**What the task requires**
Reproduce, word for word, the passage of the RGB-to-YCbCr text below from "RGB to YCbCr#" up to and including "eye perceives colours.".

**Selected text**
****************************************
RGB to YCbCr#

Converting RGB(Red, Green, Blue) to YCbCr(Luminance, Blue-difference Chrominance, Red-difference Chrominance) is a common process in image and video compression. The RGB color format/model is often used for display purposes because it aligns well with the way the human eye perceives colours.

However, RGB is not very efficient for certain tasks such as compressing images and videos because it does not separate the luminance information(brightness) from the chrominance information (colour), which is crucial for reducing data-size without significantly affecting visual quality. The YCbCR model separates thhe image into a luma component, Y, and two chroma components (Cb and Cr), making it more suitable for compression algorithms used in standards like JPEG, MPEG and H.264.

So converting from one format to the other is rather important. Mathematically, the conversion is done in the following manner.

\[\begin{split} Y = 0.299R + 0.587G + 0.114B \\ Cb = 128 - 0.168736R - 0.331264G + 0.5B \\ Cr = 128 + 0.5R - 0.418688G - 0.081312B \end{split}\]

In these equations, the coefficients reflect the contribution of each RGB component to the Y, Cb, and Cr values, and the addition of 128 centers the chroma components around 128 to allow for both positive and negative values within an 8-bit range (0-255). This separation allows for more efficient compression because the human eye is more sensitive to changes in luminance than in chrominance. As a result, chrominance components can be subsampled, reducing the amount of data needed without perceptible loss of quality. This principle is widely used in various applications, including digital television, DVDs, and many streaming services, where efficient compression is essential for storage and transmission.

MATLAB Code#

Before we prepare the arguments and call the function, the first step is to compile the CUDA code so that it produces the executable, which is what we’ll be calling from our code. Note that this does NOT need to be compiled before the function is to be called. Ideally, the function just needs to be compiled once its completed or any changes has been made. The compiling-line is thrown into the script purely for simplicity and is often a good practice when developing, as any errors would be immediately brought to your attention.

%% Compiling
mexcuda RGB2YCbCr_cuda.cu

To create the image argument, feel free to read in any image of your liking (3-channels) and feed it as the argument to the function. In our example, however, we use Matlab’s phantom function to generate an image. The function, essentially, generates a head-phantom that is often used to test the numerical accuracy of image reconstruction algorithms. Though not relevant to our task, this example uses it because my intention is to get you, the reader, to be able to run the code with minimal external dependencies. And the phantom function is available in the base library of Matlab. So, we stick to phantom. If this function piques your interest, feel free to read up more at phantom Matlab Documentation.
****************************************
**Given information**

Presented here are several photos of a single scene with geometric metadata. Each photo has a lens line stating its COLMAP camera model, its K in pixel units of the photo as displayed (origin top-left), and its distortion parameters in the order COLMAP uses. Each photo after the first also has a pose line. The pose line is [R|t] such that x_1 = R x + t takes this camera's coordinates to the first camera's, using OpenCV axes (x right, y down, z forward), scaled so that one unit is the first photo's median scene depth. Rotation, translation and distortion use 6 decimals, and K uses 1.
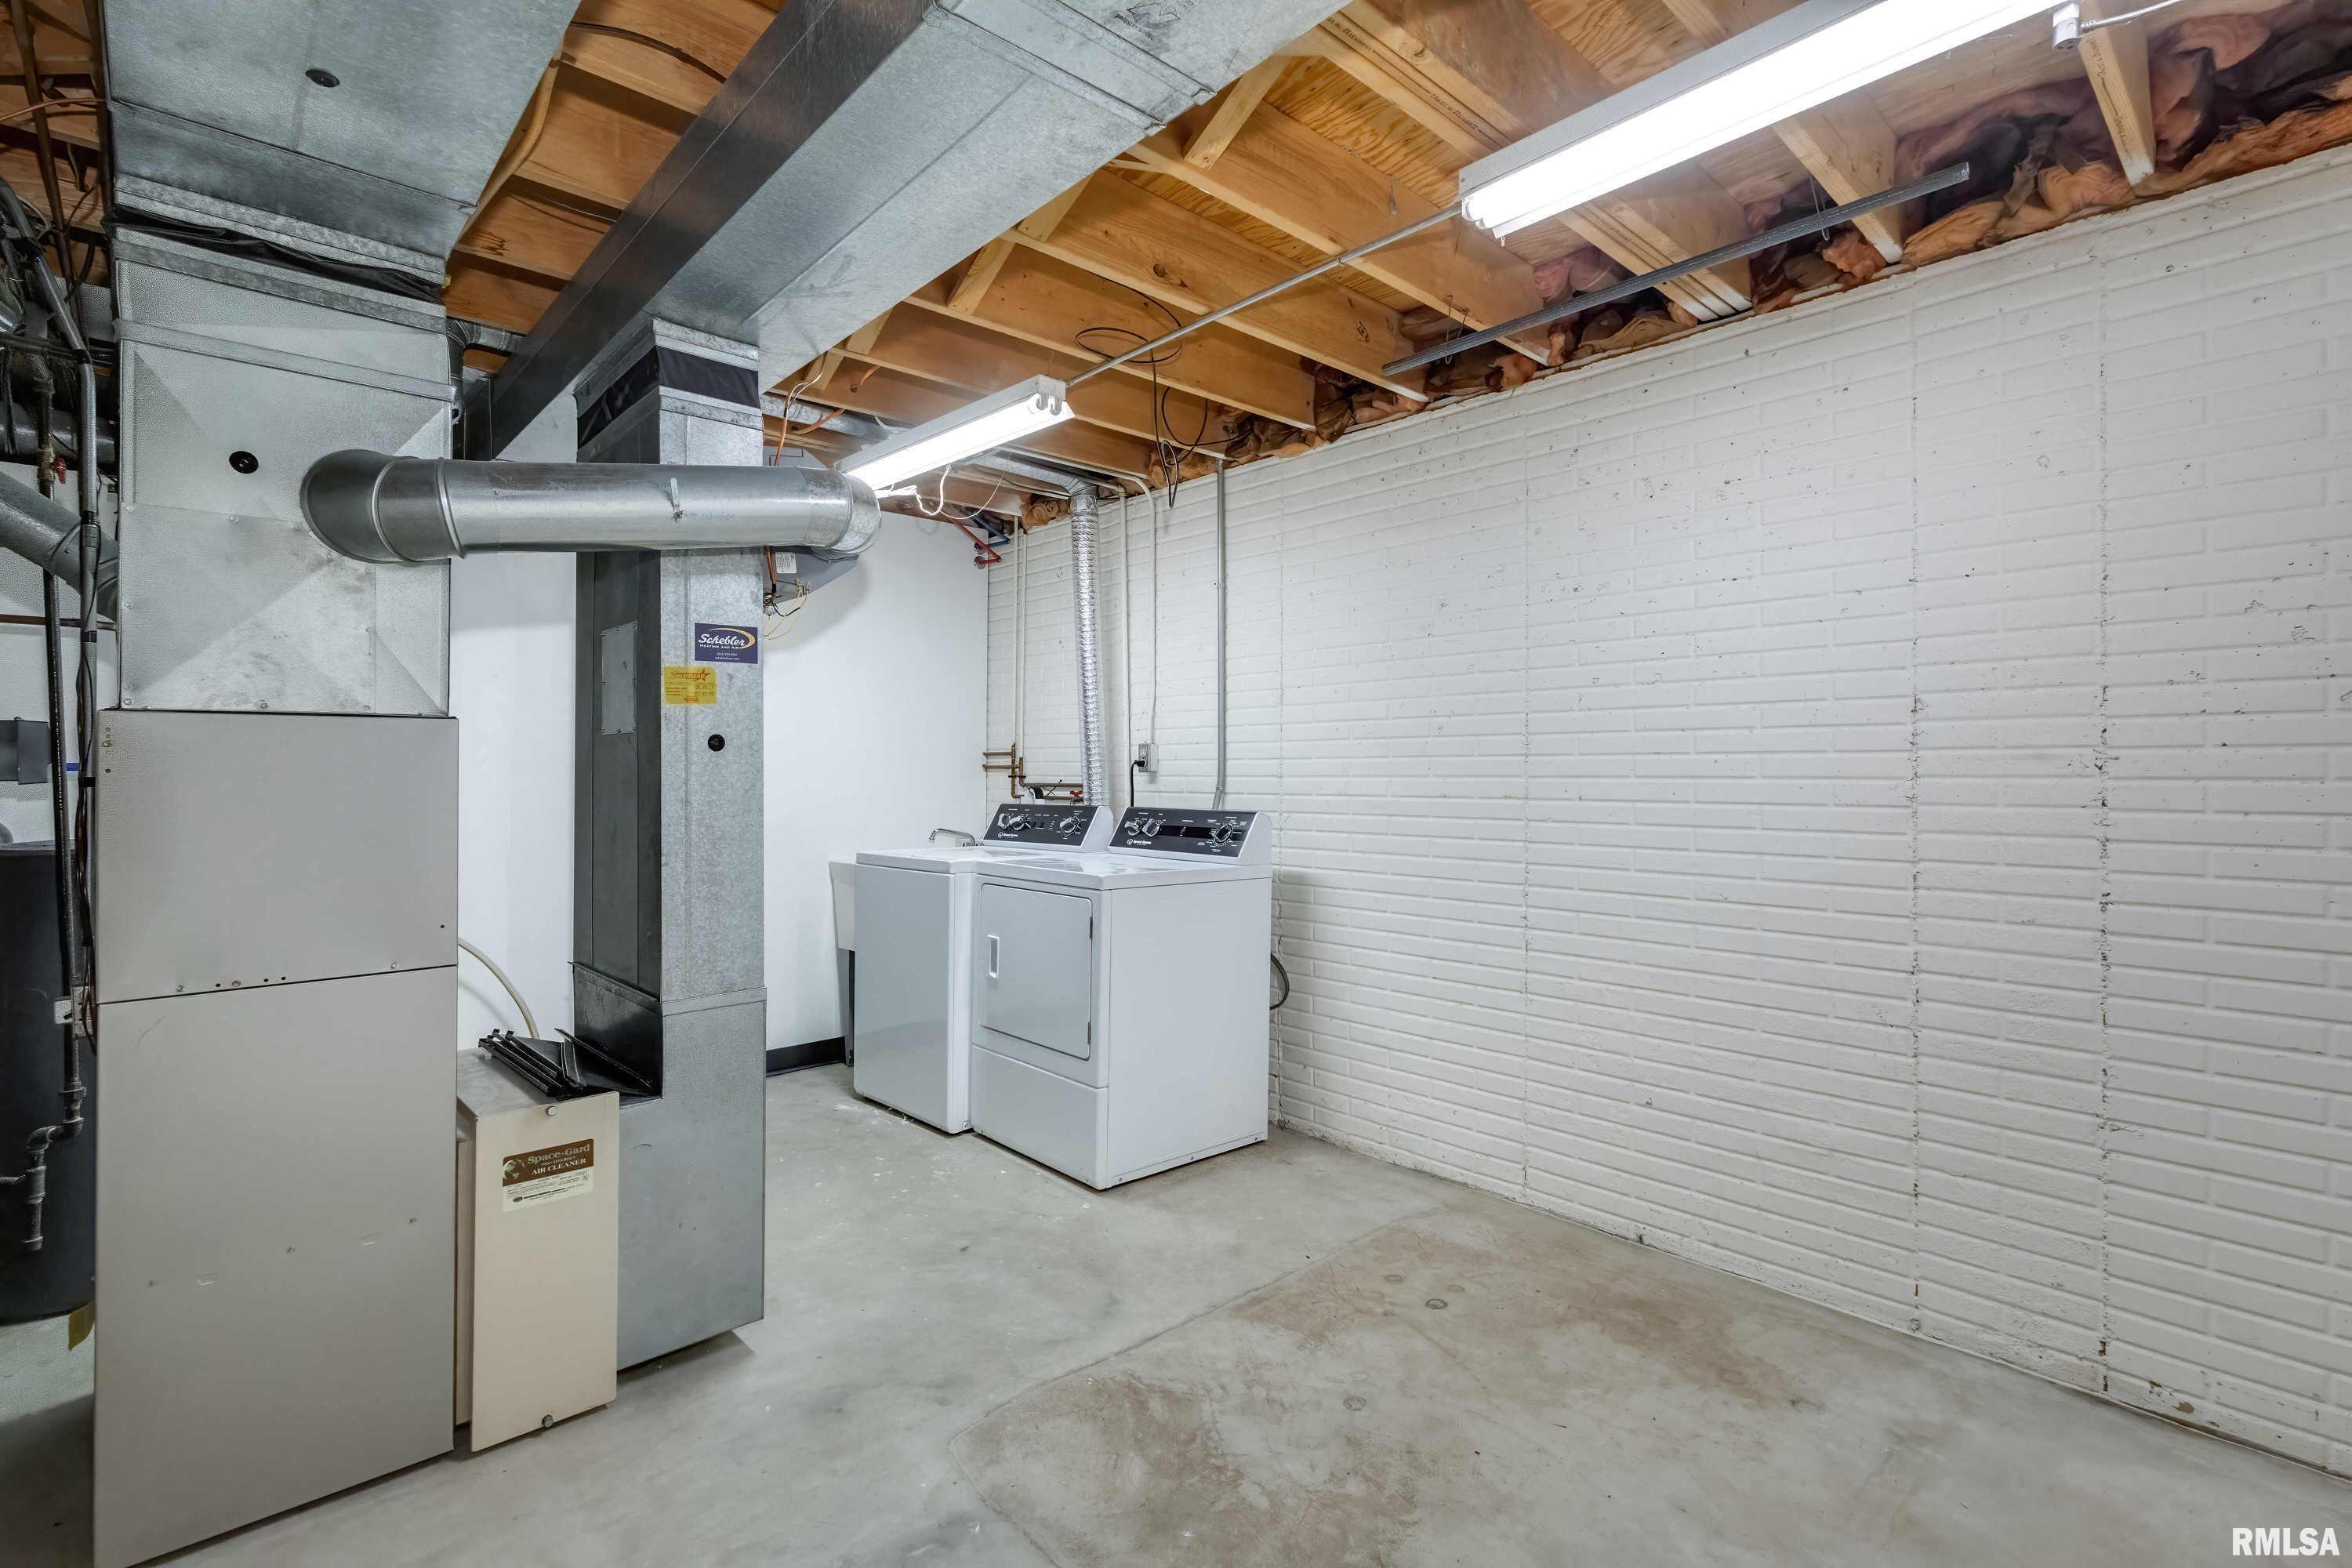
lens RADIAL K [[1096.6, 0, 1182.8], [0, 1096.6, 775.3], [0, 0, 1]] dist [0.002997, 0.001192]
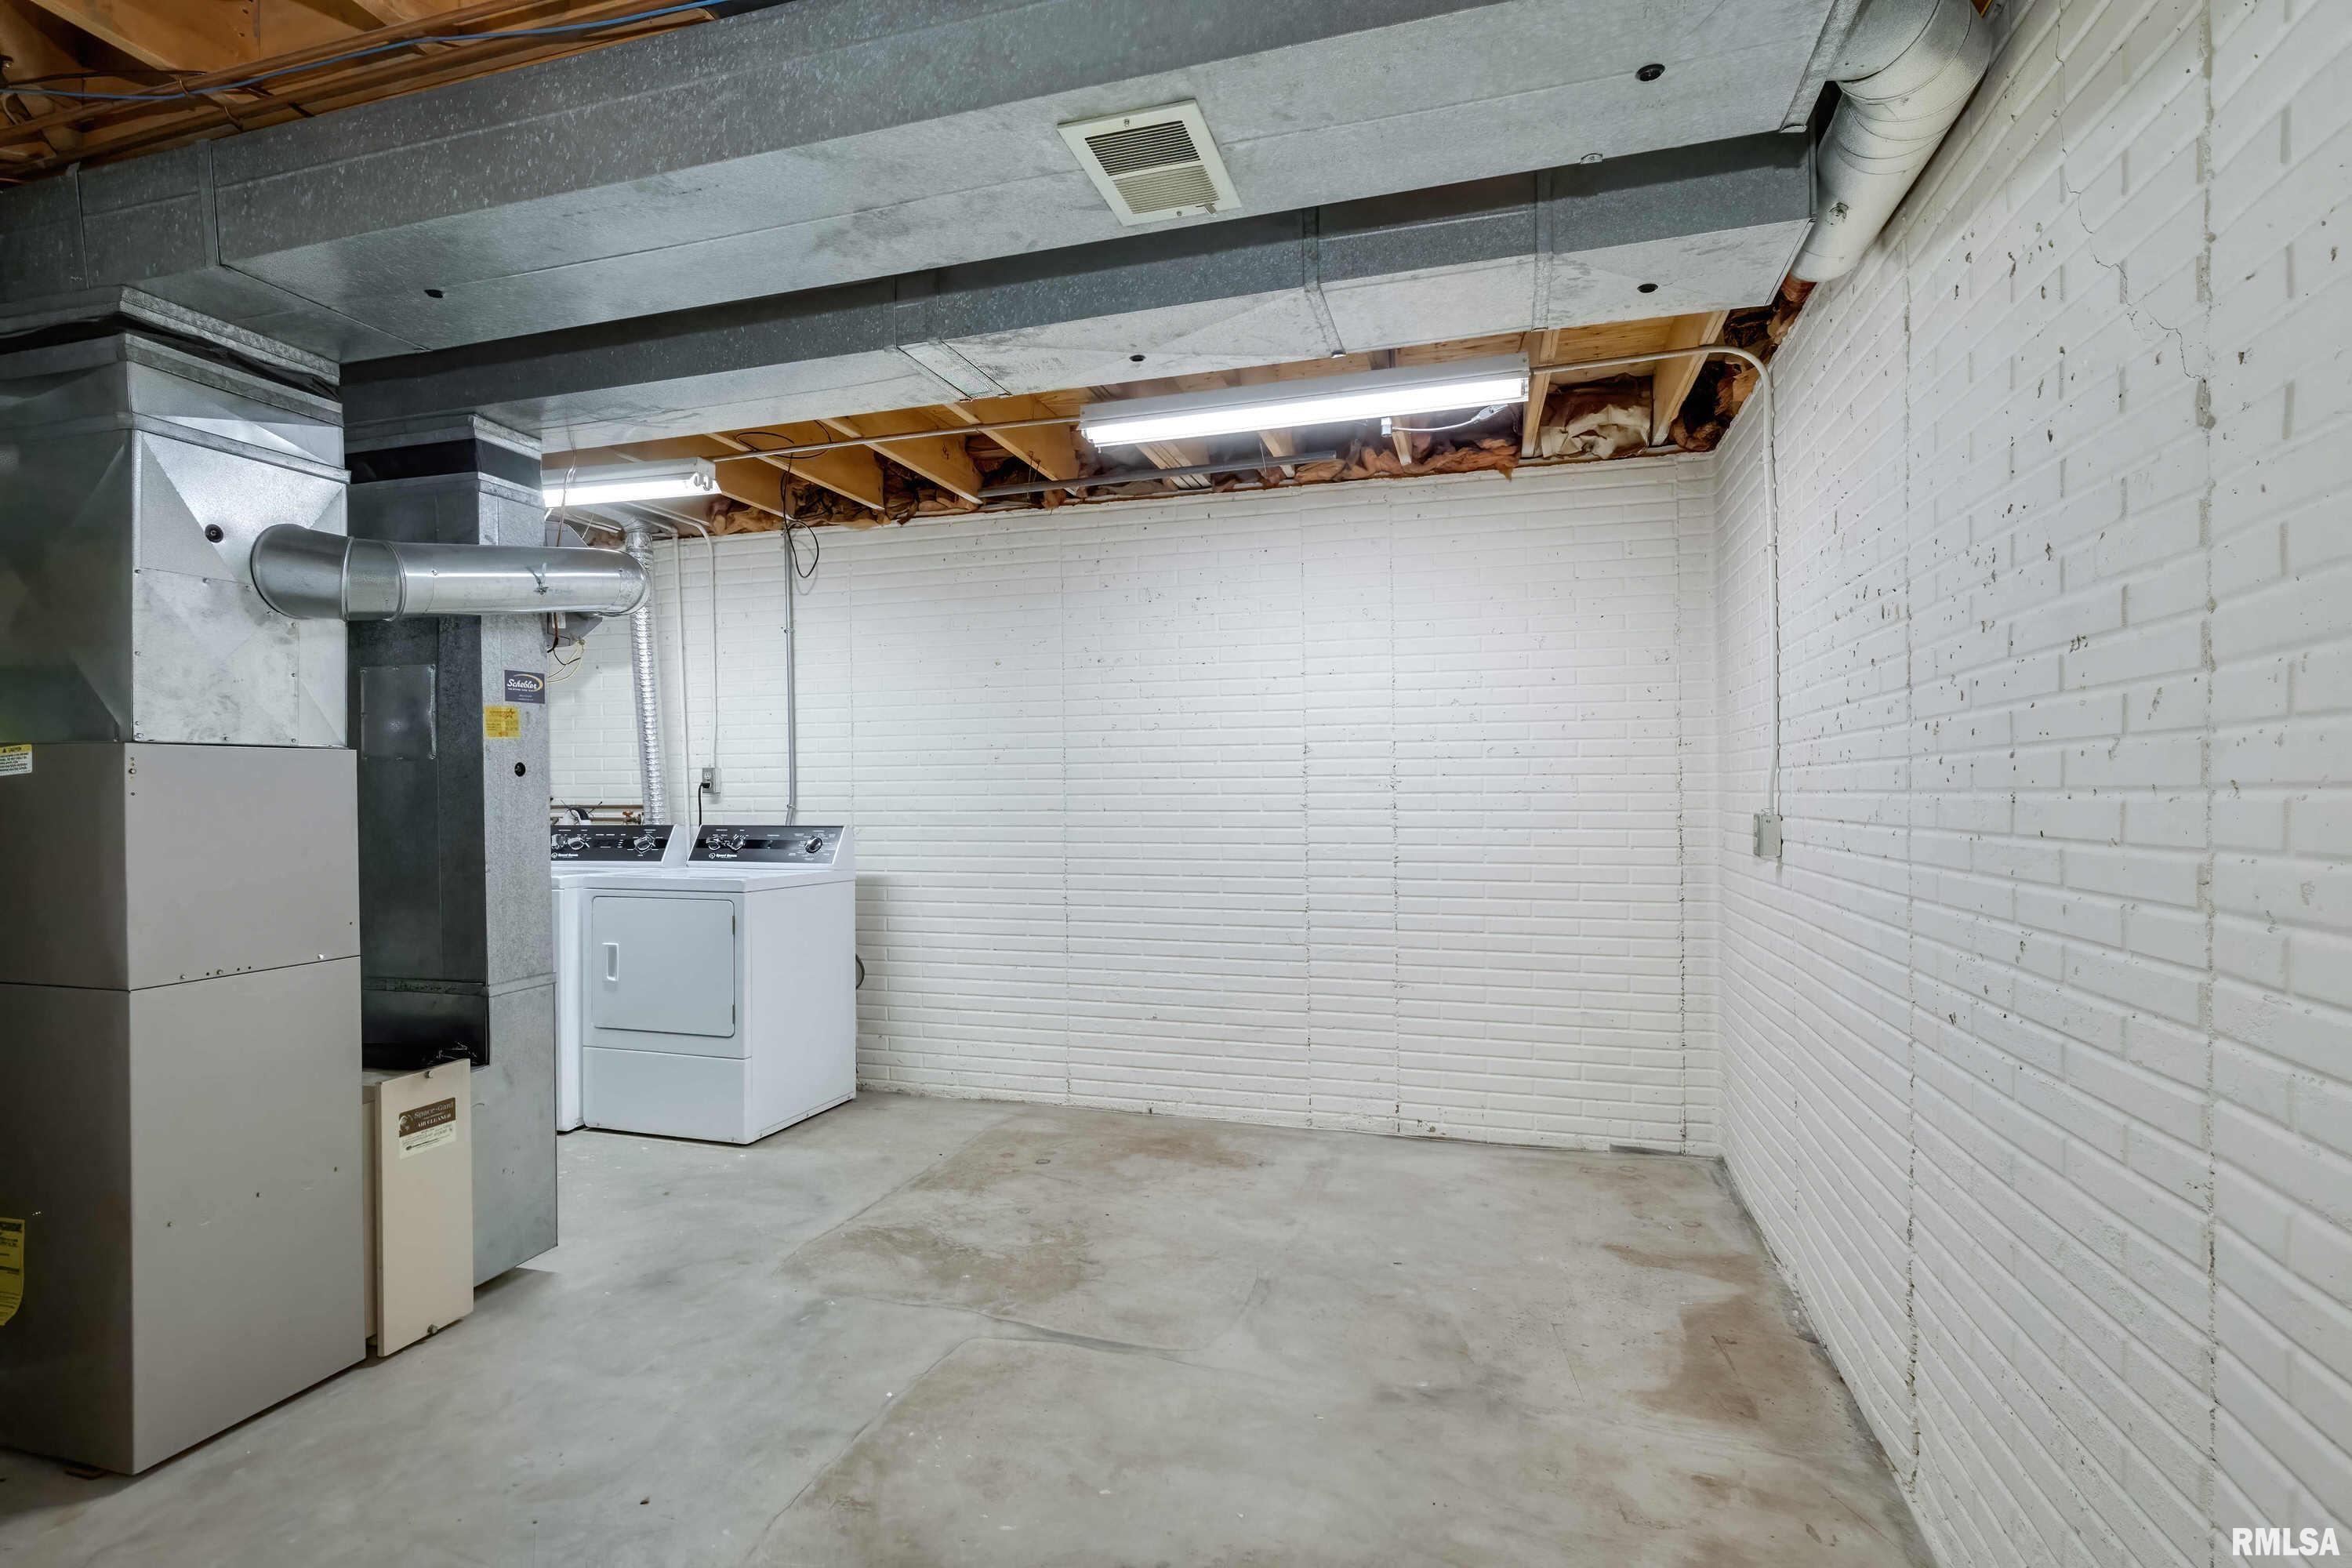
****************************************
**Answer box**
RGB to YCbCr#

Converting RGB(Red, Green, Blue) to YCbCr(Luminance, Blue-difference Chrominance, Red-difference Chrominance) is a common process in image and video compression. The RGB color format/model is often used for display purposes because it aligns well with the way the human eye perceives colours.